--- SOURCE EXTRACT ---

I think on IP27 it was only the first 32MB that are somehow used by
ARCS.  Everything else is entirely ignored and the OS is supposed to
use klconfig to query the hardware configuration.  That said, klconfig
is an infinitely better than ARCS, it actually works and is easy to
use.  What it does not provide is information on how firmware or
other loaded programs are using memory - it's really just a hardware
inventory.

  Ralf

Re: ARCS can't load CONFIG_DEBUG_LOCK_ALLOC kernel

[Joshua Kinard]

On 03/16/2017 15:06, Ralf Baechle wrote:
> On Thu, Mar 16, 2017 at 01:50:42PM -0400, Joshua Kinard wrote:
> 
>> On 03/16/2017 10:09, Ralf Baechle wrote:
>>> On Wed, Mar 15, 2017 at 11:50:44PM -0400, Joshua Kinard wrote:
>>>
>>>> On 03/15/2017 16:11, Joshua Kinard wrote:
>>>>> I've reported in the past that turning on CONFIG_DEBUG_LOCK_ALLOC produces a
>>>>> kernel that can't boot on several SGI platforms.  It turns out that using
>>>>> arcload (Stan's bootloader originally written for IP30), I can get some
>>>>> debugging out on why.  I am still puzzled, but maybe this information can be
>>>>> interpreted by someone else into something meaningful?
>>>>>
>>>>> All addresses printed out of arcload are physical address.
>>>>>
>>>>> ARCS Memory Map as printed by some debugging I added to the arcload binary:
>>>>>
>>>>> 0x00000000 - 0x00001000 ExceptionBlock
>>>>> 0x00001000 - 0x00002000 SystemParameterBlock
>>>>> 0x00002000 - 0x00004000 FirmwarePermanent
>>>>> 0x20004000 - 0x20f00000 FreeMemory***
>>>>> 0x20f00000 - 0x21000000 FirmwareTemporary
>>>>> 0x21000000 - 0x5fff0000 FreeMemory
>>>>> 0x5fff0000 - 0x5ffff000 LoadedProgram
>>>>> 0x5ffff000 - 0x60000000 FreeMemory
>>>>> 0x60000000 - 0xa0000000 FirmwarePermanent
>>>>
>>>> So it turns out I can get away, on Octane at least, by changing the load
>>>> address from 0x20004000 to an arbitrary value in the other FreeMemory segment
>>>> from 0x21000000 - 0x5fff0000.  Specifically, using 0x21004000 appears to work
>>>> without any ill effects.

--- INPUT DATA ---

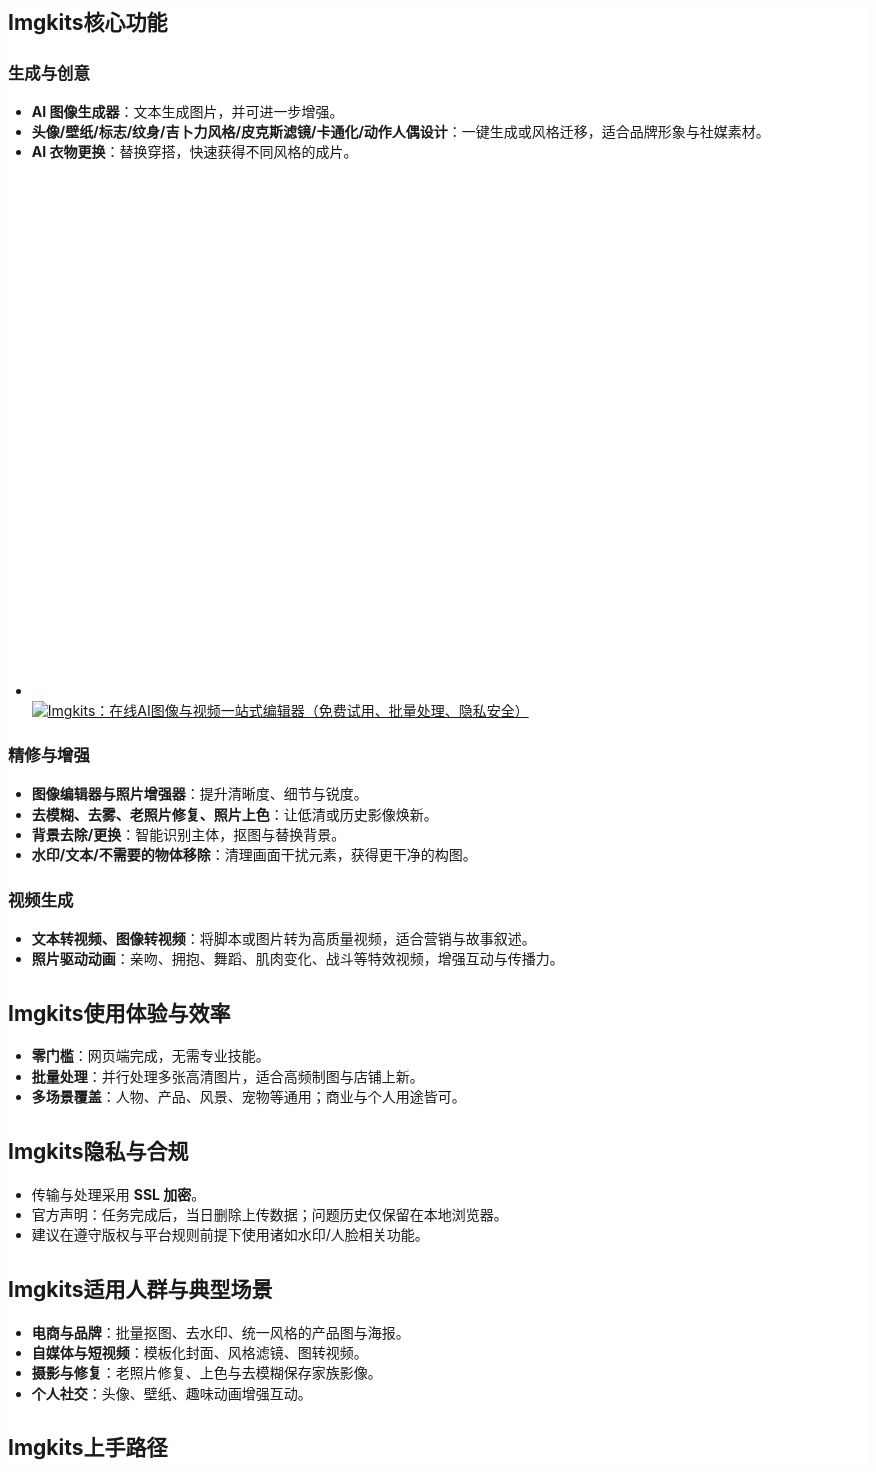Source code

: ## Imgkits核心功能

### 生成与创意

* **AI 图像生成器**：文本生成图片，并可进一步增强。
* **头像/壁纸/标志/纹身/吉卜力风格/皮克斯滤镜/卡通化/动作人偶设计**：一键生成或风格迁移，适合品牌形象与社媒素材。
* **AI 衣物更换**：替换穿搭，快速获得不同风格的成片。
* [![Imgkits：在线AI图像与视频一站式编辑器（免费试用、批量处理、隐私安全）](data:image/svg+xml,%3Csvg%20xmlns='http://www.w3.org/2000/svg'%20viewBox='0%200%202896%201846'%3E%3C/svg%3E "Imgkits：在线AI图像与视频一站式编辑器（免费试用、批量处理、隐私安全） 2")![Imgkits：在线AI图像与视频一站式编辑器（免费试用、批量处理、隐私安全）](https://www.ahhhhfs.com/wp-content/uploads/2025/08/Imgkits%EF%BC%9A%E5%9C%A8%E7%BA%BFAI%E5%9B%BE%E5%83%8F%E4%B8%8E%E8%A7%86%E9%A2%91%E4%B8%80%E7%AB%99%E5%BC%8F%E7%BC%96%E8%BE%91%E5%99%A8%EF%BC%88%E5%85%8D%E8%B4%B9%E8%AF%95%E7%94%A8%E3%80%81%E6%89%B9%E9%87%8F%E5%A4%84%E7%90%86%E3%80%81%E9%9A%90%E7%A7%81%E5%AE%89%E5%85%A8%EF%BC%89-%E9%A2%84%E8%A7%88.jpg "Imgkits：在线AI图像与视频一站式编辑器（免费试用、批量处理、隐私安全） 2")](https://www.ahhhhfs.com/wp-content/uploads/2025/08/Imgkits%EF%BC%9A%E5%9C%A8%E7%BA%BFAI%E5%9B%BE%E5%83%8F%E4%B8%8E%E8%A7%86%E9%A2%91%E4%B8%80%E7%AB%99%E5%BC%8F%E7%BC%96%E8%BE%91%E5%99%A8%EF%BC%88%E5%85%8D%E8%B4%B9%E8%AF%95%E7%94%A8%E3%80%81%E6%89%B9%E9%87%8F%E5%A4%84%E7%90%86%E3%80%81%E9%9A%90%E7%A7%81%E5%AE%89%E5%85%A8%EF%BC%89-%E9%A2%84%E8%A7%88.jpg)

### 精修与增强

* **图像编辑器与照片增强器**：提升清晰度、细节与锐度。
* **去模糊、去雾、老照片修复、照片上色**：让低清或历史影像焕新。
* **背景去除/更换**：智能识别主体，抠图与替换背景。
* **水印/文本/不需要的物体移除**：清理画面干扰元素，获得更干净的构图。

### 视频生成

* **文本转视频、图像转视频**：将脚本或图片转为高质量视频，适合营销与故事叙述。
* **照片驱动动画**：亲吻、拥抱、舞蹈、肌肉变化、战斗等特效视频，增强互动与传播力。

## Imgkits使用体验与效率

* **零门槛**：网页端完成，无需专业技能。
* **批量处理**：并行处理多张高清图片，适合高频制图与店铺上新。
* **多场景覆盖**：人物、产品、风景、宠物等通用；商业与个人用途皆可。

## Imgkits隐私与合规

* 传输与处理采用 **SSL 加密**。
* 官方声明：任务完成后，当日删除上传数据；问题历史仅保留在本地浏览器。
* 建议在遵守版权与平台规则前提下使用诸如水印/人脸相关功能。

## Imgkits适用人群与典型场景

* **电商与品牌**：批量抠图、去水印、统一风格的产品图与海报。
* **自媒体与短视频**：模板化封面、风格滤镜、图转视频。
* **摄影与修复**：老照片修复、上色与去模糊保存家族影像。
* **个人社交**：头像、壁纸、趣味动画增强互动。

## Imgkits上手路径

---
--- INPUT DATA ---

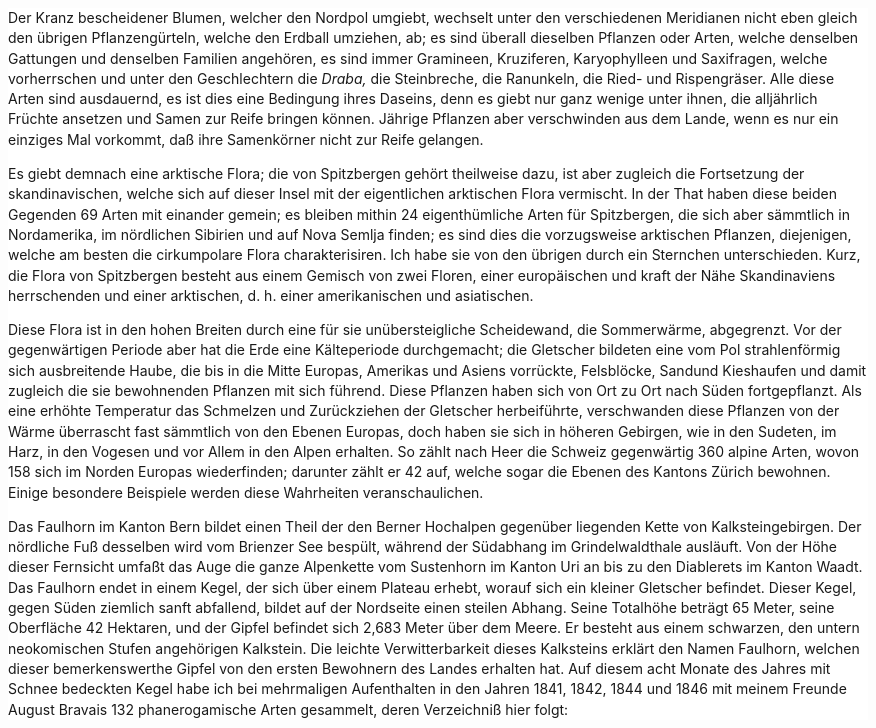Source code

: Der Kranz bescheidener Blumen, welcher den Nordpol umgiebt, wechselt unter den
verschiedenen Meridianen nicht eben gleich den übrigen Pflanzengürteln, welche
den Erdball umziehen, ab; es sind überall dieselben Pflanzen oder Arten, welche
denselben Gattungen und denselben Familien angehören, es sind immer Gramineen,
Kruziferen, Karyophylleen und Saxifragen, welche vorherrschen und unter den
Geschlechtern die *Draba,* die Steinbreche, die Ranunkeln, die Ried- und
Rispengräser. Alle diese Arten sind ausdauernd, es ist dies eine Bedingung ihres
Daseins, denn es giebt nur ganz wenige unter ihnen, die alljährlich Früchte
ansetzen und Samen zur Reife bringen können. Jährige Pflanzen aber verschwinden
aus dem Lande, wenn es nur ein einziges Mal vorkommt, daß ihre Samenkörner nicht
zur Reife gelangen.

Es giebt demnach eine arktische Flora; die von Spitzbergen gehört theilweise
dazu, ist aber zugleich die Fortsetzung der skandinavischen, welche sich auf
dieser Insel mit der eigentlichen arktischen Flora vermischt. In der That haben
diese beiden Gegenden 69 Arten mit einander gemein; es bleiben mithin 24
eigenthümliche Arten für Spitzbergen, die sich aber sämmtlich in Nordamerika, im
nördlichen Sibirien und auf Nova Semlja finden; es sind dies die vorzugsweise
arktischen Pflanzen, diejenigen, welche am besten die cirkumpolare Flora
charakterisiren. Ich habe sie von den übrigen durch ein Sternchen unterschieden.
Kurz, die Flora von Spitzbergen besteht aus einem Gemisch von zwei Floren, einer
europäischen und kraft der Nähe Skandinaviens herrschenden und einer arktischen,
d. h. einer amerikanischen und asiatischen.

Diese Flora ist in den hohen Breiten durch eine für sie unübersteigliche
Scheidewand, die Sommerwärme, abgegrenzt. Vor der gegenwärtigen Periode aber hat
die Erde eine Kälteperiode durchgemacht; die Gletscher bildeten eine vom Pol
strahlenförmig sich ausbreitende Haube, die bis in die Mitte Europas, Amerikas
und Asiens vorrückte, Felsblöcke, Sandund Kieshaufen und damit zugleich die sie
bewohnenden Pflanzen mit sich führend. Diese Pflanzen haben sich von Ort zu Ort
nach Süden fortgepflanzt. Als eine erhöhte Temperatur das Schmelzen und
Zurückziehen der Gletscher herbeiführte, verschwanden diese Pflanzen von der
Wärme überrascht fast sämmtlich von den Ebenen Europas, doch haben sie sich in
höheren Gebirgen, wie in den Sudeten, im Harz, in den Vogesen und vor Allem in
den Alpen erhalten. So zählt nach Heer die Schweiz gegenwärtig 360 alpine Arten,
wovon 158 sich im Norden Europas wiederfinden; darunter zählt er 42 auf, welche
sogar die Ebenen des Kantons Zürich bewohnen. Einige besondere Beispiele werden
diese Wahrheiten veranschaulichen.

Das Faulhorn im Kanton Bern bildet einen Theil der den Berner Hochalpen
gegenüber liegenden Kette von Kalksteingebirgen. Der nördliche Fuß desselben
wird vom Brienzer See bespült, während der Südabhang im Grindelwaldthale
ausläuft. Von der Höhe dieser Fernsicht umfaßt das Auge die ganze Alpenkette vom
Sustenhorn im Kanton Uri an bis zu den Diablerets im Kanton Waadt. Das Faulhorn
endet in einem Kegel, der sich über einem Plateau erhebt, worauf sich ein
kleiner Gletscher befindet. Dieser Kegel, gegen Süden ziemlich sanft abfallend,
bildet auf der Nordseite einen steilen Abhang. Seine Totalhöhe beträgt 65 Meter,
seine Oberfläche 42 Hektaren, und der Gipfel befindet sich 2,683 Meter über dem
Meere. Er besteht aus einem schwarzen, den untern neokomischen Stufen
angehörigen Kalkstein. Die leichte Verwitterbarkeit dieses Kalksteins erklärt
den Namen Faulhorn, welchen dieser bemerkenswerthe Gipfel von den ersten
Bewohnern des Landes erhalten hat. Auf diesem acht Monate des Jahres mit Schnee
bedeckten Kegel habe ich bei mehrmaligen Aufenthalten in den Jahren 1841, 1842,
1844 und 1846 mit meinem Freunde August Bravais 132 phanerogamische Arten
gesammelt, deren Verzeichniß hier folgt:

---

EXERCISE TASKS >>
1. In the mailing-list thread about ARCS memory, duplicate the passage from "On 03/16/2017 15:06, Ralf" up to and including "are physical address.".
2. In the mailing-list thread about ARCS memory, which load address appears to work on Octane without any ill effects?
3. Write the next part of the mailing-list thread about ARCS memory, starting after its last sentence.
The data comes from a different source than the mailing-list thread.

ANSWERS TO EACH TASK >>
1.
On 03/16/2017 15:06, Ralf Baechle wrote:
> On Thu, Mar 16, 2017 at 01:50:42PM -0400, Joshua Kinard wrote:
> 
>> On 03/16/2017 10:09, Ralf Baechle wrote:
>>> On Wed, Mar 15, 2017 at 11:50:44PM -0400, Joshua Kinard wrote:
>>>
>>>> On 03/15/2017 16:11, Joshua Kinard wrote:
>>>>> I've reported in the past that turning on CONFIG_DEBUG_LOCK_ALLOC produces a
>>>>> kernel that can't boot on several SGI platforms.  It turns out that using
>>>>> arcload (Stan's bootloader originally written for IP30), I can get some
>>>>> debugging out on why.  I am still puzzled, but maybe this information can be
>>>>> interpreted by someone else into something meaningful?
>>>>>
>>>>> All addresses printed out of arcload are physical address.

2. 0x21004000

3.
>>>>
>>>> The 0x20004000 value is the address used by IRIX to load (with symon, it
>>>> becomes 0x200800000 instead).  I'll have to try this on the IP27 later on as
>>>> well.  On Octane, CONFIG_DEBUG_LOCK_ALLOC didn't toss up any major locking
>>>> issues yet.  Probably need to hammer the disks with bonnie++ or such.  At least
>>>> I can get back to the BRIDGE/PCI mess now...
>>>
>>> I'm wondering where the ARC stack is on kernel entry if maybe the
>>> ARC stack has corrupted the kernel?  If possible, can you get your
>>> kernel or a test program to compute a checksum over itself to see
>>> if it has been corrupted?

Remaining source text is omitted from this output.